Data entries:
begin

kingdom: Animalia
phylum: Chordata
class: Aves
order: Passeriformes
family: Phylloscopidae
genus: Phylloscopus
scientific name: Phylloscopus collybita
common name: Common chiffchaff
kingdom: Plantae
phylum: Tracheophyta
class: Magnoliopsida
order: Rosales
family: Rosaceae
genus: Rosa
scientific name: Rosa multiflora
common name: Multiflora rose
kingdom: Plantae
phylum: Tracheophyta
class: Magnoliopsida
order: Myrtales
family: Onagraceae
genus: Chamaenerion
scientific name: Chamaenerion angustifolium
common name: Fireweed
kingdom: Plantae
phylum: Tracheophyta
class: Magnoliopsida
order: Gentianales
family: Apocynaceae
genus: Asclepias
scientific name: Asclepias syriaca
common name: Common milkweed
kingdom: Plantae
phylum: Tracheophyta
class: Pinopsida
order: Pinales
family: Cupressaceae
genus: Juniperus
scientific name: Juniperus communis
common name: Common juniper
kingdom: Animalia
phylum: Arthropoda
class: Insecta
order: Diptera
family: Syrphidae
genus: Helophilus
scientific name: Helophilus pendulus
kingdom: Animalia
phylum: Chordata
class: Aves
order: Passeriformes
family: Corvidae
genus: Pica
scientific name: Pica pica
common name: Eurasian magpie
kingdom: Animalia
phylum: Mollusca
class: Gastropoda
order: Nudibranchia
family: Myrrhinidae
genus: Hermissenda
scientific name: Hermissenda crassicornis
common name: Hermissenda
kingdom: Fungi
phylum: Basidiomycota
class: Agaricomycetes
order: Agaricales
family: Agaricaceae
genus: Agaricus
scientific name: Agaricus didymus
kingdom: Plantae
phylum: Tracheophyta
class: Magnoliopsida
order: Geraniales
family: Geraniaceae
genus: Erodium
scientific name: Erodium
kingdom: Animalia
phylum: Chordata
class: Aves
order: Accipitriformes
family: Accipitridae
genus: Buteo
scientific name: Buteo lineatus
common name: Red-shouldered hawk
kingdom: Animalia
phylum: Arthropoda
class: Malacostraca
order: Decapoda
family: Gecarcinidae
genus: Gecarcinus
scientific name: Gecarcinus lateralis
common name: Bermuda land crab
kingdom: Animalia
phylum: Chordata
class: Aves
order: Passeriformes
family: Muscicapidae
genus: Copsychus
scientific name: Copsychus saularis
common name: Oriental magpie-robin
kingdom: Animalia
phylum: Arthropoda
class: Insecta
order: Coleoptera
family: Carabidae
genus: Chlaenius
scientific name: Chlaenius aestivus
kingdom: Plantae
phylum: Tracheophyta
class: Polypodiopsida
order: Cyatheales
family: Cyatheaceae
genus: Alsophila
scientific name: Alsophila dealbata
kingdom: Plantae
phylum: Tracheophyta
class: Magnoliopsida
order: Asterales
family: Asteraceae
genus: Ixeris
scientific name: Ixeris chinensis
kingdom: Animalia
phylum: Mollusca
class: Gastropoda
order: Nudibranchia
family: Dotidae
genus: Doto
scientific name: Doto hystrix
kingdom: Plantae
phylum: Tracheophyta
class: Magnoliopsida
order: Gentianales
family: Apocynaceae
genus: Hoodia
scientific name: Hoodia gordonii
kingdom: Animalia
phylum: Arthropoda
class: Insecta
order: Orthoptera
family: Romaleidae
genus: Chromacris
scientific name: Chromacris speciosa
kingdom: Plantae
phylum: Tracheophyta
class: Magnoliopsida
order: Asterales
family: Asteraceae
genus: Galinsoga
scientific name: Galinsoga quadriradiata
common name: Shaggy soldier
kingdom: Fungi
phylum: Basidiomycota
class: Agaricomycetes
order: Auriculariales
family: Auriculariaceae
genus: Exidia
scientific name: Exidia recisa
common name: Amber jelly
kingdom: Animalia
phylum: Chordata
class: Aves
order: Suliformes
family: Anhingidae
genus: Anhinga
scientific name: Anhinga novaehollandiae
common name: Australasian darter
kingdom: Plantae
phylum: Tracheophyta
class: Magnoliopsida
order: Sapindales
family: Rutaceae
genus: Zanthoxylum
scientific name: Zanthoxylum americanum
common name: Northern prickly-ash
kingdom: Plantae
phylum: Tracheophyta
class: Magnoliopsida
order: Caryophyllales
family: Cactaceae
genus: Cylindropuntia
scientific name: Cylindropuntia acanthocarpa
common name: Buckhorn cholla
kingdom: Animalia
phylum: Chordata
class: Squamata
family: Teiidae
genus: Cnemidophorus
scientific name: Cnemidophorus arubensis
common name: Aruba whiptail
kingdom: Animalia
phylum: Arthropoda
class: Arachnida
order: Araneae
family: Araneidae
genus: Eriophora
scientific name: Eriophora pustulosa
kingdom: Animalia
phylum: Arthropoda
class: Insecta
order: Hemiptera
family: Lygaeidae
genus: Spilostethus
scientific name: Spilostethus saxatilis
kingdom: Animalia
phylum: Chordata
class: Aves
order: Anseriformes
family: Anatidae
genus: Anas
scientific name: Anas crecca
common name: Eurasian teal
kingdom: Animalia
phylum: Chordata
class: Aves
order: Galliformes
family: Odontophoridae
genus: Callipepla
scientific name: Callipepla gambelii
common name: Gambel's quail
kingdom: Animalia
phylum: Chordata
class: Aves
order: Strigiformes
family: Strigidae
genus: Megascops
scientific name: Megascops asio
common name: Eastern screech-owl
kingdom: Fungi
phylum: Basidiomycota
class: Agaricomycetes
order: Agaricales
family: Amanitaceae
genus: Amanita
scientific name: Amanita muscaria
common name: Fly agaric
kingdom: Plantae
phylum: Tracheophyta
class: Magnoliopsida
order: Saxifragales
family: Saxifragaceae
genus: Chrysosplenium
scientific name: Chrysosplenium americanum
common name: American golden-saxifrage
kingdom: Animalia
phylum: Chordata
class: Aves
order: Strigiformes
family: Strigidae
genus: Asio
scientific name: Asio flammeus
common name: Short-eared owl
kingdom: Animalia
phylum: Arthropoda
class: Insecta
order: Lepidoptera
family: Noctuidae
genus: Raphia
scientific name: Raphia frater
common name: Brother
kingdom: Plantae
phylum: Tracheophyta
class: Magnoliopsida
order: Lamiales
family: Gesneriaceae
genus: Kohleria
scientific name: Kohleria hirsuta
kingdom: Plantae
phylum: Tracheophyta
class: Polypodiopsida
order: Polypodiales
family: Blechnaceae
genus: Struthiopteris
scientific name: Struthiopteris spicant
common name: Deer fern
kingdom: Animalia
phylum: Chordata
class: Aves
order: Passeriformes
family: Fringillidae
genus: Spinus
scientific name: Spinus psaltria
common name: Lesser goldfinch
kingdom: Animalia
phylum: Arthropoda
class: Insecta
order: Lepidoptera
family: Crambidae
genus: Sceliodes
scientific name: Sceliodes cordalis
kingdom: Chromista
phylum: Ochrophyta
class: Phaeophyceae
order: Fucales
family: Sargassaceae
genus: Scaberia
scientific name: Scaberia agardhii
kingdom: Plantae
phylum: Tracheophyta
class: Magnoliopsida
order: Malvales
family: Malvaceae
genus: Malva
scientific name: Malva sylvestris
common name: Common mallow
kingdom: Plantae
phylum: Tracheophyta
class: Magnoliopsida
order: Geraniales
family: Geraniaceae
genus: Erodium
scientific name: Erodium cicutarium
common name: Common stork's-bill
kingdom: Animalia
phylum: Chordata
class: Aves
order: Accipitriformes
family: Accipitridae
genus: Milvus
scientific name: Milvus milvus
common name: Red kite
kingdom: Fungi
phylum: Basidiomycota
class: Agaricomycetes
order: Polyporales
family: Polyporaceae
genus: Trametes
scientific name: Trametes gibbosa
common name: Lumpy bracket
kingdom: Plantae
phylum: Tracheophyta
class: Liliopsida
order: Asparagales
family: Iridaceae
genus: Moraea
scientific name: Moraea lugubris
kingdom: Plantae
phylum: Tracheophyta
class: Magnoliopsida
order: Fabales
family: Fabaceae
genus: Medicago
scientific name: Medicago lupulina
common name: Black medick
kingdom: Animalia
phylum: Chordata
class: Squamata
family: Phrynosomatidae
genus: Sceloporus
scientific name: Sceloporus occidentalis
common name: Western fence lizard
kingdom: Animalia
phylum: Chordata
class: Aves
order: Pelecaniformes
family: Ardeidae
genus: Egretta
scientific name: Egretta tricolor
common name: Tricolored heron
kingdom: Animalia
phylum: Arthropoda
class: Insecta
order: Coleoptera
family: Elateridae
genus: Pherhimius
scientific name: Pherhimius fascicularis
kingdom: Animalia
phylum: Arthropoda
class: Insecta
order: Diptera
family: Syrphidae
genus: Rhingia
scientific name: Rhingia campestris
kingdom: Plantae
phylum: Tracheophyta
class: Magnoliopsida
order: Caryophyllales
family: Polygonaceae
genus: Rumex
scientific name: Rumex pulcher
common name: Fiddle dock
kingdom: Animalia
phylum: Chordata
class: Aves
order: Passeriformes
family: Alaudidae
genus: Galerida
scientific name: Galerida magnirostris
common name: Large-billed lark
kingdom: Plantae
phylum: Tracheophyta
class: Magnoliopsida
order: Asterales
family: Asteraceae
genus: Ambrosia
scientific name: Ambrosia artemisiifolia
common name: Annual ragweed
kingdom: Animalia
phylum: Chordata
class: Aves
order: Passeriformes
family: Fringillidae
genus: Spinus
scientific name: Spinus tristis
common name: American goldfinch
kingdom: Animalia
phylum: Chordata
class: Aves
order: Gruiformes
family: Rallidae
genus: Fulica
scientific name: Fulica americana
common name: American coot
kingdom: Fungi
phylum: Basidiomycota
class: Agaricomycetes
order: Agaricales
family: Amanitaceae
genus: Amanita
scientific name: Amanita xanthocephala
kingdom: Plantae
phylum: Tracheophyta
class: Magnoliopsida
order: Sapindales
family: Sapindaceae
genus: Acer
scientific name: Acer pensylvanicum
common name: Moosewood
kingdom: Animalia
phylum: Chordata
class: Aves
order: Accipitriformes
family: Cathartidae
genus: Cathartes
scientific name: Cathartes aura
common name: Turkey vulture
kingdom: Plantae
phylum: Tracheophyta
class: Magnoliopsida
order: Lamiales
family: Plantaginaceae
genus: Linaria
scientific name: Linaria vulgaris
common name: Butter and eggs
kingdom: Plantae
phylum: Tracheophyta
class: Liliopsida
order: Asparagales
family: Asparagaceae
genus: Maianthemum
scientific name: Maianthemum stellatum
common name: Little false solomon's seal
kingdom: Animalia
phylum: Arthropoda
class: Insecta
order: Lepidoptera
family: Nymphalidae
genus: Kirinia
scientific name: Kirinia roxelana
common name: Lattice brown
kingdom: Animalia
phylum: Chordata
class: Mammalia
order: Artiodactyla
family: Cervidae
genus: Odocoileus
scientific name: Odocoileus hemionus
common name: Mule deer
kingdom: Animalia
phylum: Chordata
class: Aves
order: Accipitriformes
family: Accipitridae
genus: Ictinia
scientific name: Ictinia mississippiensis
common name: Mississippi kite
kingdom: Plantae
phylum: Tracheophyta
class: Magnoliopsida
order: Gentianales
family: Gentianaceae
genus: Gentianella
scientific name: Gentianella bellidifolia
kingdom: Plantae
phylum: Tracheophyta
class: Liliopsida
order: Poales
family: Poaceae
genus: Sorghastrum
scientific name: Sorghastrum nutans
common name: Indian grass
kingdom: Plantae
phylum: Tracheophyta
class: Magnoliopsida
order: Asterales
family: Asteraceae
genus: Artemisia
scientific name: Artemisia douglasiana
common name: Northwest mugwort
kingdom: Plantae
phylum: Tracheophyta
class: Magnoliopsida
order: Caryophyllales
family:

end

Job: Reproduce word for word every line from the start of the rows through the line that contains "genus: Agaricus", including that line.

Written answer:
kingdom: Animalia
phylum: Chordata
class: Aves
order: Passeriformes
family: Phylloscopidae
genus: Phylloscopus
scientific name: Phylloscopus collybita
common name: Common chiffchaff
kingdom: Plantae
phylum: Tracheophyta
class: Magnoliopsida
order: Rosales
family: Rosaceae
genus: Rosa
scientific name: Rosa multiflora
common name: Multiflora rose
kingdom: Plantae
phylum: Tracheophyta
class: Magnoliopsida
order: Myrtales
family: Onagraceae
genus: Chamaenerion
scientific name: Chamaenerion angustifolium
common name: Fireweed
kingdom: Plantae
phylum: Tracheophyta
class: Magnoliopsida
order: Gentianales
family: Apocynaceae
genus: Asclepias
scientific name: Asclepias syriaca
common name: Common milkweed
kingdom: Plantae
phylum: Tracheophyta
class: Pinopsida
order: Pinales
family: Cupressaceae
genus: Juniperus
scientific name: Juniperus communis
common name: Common juniper
kingdom: Animalia
phylum: Arthropoda
class: Insecta
order: Diptera
family: Syrphidae
genus: Helophilus
scientific name: Helophilus pendulus
kingdom: Animalia
phylum: Chordata
class: Aves
order: Passeriformes
family: Corvidae
genus: Pica
scientific name: Pica pica
common name: Eurasian magpie
kingdom: Animalia
phylum: Mollusca
class: Gastropoda
order: Nudibranchia
family: Myrrhinidae
genus: Hermissenda
scientific name: Hermissenda crassicornis
common name: Hermissenda
kingdom: Fungi
phylum: Basidiomycota
class: Agaricomycetes
order: Agaricales
family: Agaricaceae
genus: Agaricus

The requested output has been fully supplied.